- Task input:
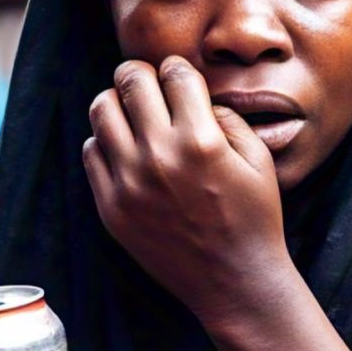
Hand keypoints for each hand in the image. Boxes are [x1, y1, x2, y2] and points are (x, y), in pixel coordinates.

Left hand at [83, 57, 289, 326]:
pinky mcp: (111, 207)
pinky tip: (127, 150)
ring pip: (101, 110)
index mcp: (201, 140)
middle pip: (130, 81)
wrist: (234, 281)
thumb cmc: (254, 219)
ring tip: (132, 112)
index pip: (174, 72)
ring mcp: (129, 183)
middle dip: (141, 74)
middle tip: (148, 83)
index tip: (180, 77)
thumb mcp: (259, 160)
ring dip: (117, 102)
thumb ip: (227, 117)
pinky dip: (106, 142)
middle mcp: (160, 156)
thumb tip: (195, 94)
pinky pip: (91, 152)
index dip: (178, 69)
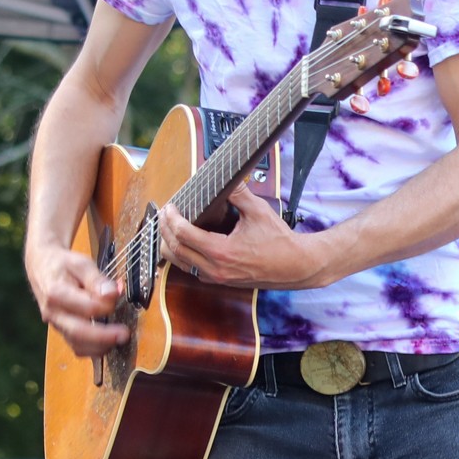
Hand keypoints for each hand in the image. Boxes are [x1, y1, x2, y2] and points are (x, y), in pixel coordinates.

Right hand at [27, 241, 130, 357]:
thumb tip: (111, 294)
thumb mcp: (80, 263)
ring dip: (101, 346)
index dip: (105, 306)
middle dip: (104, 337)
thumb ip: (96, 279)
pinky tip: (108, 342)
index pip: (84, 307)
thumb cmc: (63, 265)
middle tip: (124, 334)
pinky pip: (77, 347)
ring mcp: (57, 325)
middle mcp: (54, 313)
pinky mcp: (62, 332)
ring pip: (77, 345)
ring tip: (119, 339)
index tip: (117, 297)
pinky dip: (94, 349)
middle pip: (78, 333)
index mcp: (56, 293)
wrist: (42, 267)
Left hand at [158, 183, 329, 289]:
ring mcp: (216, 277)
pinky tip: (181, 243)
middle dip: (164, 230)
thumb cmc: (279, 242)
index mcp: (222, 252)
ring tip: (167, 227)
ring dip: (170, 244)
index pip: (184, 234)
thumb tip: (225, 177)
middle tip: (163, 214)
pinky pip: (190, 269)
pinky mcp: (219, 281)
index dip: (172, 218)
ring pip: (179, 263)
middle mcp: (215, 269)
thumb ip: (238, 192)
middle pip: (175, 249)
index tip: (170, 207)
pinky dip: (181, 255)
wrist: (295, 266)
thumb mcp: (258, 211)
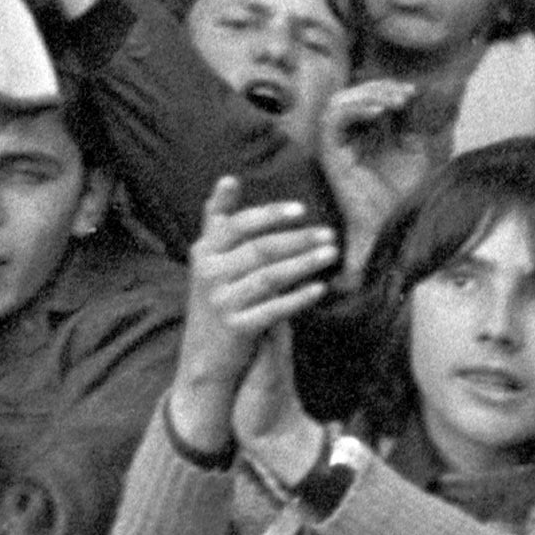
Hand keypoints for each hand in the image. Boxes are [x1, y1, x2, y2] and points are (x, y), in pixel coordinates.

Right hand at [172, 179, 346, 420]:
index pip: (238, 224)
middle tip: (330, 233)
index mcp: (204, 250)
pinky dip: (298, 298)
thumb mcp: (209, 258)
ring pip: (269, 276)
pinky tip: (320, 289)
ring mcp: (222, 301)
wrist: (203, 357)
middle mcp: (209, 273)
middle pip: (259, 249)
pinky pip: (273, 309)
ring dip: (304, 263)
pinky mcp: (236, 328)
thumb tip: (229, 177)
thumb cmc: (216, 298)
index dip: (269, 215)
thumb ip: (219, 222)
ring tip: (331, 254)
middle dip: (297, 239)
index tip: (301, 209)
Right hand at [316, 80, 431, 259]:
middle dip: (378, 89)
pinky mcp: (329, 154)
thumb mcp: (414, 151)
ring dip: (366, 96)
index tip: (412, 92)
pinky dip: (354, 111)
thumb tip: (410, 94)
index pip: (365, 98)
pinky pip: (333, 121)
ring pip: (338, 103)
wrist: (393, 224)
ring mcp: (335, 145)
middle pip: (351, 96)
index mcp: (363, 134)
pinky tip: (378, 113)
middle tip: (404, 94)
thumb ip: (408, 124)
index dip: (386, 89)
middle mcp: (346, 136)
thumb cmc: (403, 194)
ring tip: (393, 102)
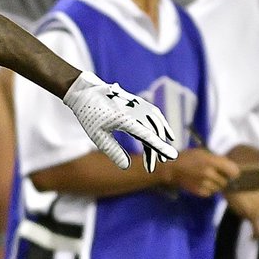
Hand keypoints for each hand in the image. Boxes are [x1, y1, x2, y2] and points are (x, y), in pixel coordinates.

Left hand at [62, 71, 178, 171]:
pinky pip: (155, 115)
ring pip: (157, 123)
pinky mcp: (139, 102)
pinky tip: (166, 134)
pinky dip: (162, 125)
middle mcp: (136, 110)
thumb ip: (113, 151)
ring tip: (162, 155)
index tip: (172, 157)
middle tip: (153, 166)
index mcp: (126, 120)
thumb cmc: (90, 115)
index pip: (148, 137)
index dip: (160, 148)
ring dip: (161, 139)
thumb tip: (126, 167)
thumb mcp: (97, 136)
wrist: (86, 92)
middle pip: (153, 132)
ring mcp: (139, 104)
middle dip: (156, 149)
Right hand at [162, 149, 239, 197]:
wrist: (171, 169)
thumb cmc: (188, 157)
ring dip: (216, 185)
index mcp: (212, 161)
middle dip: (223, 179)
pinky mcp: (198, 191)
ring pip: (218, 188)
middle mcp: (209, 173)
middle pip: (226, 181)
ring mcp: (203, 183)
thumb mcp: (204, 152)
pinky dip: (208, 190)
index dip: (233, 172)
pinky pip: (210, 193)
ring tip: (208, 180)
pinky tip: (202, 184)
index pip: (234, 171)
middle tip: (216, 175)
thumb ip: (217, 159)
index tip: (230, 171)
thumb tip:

- Problem description: Without the pictures, write out every entry precisely as it appears.

- Result:
Hand keypoints for each hand in the image. Boxes are [x1, y1, x2, y2] and points are (x, y), in pixel coordinates.

Left hand at [83, 57, 289, 326]:
pinky mcp: (111, 207)
pinky tip: (127, 150)
ring pip: (101, 110)
index mcp: (201, 140)
middle pip: (130, 81)
wrist: (234, 281)
thumb cmc: (254, 219)
ring tip: (132, 112)
index pip: (174, 72)
ring mcp: (129, 183)
middle dip: (141, 74)
middle tip: (148, 83)
index tip: (180, 77)
thumb mcp: (259, 160)
ring dip: (117, 102)
thumb ip: (227, 117)
pinky dip: (106, 142)
middle mcp: (160, 156)
thumb tip: (195, 94)
pinky pip: (91, 152)
index dip: (178, 69)
Hand keypoints for each hand in the image. Boxes are [x1, y1, x2, y2] and points are (x, y), in pixel coordinates.

Right hand at [27, 241, 130, 357]:
thumb tip: (111, 294)
thumb mcp: (80, 263)
ring dip: (101, 346)
index dip: (105, 306)
middle dip: (104, 337)
thumb ip: (96, 279)
pinky tip: (108, 342)
index pip: (84, 307)
thumb cmc: (63, 265)
middle tip: (124, 334)
pinky pip: (77, 347)
ring mcp: (57, 325)
middle mcp: (54, 313)
pinky mcp: (62, 332)
ring pip: (77, 345)
ring tip: (119, 339)
index tip: (117, 297)
pinky dip: (94, 349)
middle pip: (78, 333)
index mcp: (56, 293)
wrist: (42, 267)
Left hand at [158, 183, 329, 289]:
ring mcp: (216, 277)
pinky tip: (181, 243)
middle dip: (164, 230)
thumb cmc: (279, 242)
index mcp: (222, 252)
ring tip: (167, 227)
ring dip: (170, 244)
index pip: (184, 234)
thumb tip: (225, 177)
middle tip: (163, 214)
pinky pip: (190, 269)
pinky mcp: (219, 281)
index dip: (172, 218)
ring pip: (179, 263)
middle mcp: (215, 269)
thumb ip: (238, 192)
middle pip: (175, 249)
index tip: (170, 207)
pinky dip: (181, 255)
wrist: (295, 266)
thumb mcp: (258, 211)
Hand keypoints for each hand in the image. Boxes are [x1, y1, x2, y2] and points are (x, y), in pixel coordinates.

Right hand at [172, 179, 346, 420]:
index pip: (238, 224)
middle tip: (330, 233)
index mcp: (204, 250)
pinky dip: (298, 298)
thumb mcp: (209, 258)
ring pip: (269, 276)
pinky tip: (320, 289)
ring mcp: (222, 301)
wrist: (203, 357)
middle mcp: (209, 273)
middle pip: (259, 249)
pinky pip: (273, 309)
ring dip: (304, 263)
pinky mcp: (236, 328)
thumb tip: (229, 177)
thumb cmc: (216, 298)
index dip: (269, 215)
thumb ip: (219, 222)
ring tip: (331, 254)
middle dip: (297, 239)
index tip: (301, 209)
Right hand at [316, 80, 431, 259]:
middle dip: (378, 89)
pinky mcp: (329, 154)
thumb mcp: (414, 151)
ring dip: (366, 96)
index tip: (412, 92)
pinky dip: (354, 111)
thumb tip: (410, 94)
index pip: (365, 98)
pinky pip: (333, 121)
ring pip: (338, 103)
wrist: (393, 224)
ring mcp: (335, 145)
middle pip: (351, 96)
index mcp: (363, 134)
pinky tip: (378, 113)
middle tip: (404, 94)
thumb ip: (408, 124)
index dip: (386, 89)
middle mcp: (346, 136)
thumb cmc: (403, 194)
ring tip: (393, 102)
Hand keypoints for each hand in the image. Boxes are [x1, y1, x2, y2] and points are (x, y), in pixel coordinates.

Left hand at [62, 71, 178, 171]:
pinky pip: (155, 115)
ring pip: (157, 123)
pinky mcp: (139, 102)
pinky tip: (166, 134)
pinky dip: (162, 125)
middle mcp: (136, 110)
thumb ip: (113, 151)
ring tip: (162, 155)
index tip: (172, 157)
middle tip: (153, 166)
index mcp: (126, 120)
thumb cmc: (90, 115)
index pip: (148, 137)
index dip: (160, 148)
ring dip: (161, 139)
thumb tip: (126, 167)
thumb mcp: (97, 136)
wrist: (86, 92)
middle pip: (153, 132)
ring mcp: (139, 104)
middle dip: (156, 149)
Right hand at [162, 149, 239, 197]:
wrist: (171, 169)
thumb cmc: (188, 157)
ring dip: (216, 185)
index mcp: (212, 161)
middle dip: (223, 179)
pinky mcp: (198, 191)
ring pip: (218, 188)
middle mcp: (209, 173)
middle pip: (226, 181)
ring mcp: (203, 183)
thumb mcp: (204, 152)
pinky dip: (208, 190)
index dip: (233, 172)
pinky pip: (210, 193)
ring tip: (208, 180)
pinky tip: (202, 184)
index pip: (234, 171)
middle tip: (216, 175)
thumb ip: (217, 159)
index tip: (230, 171)
thumb tip:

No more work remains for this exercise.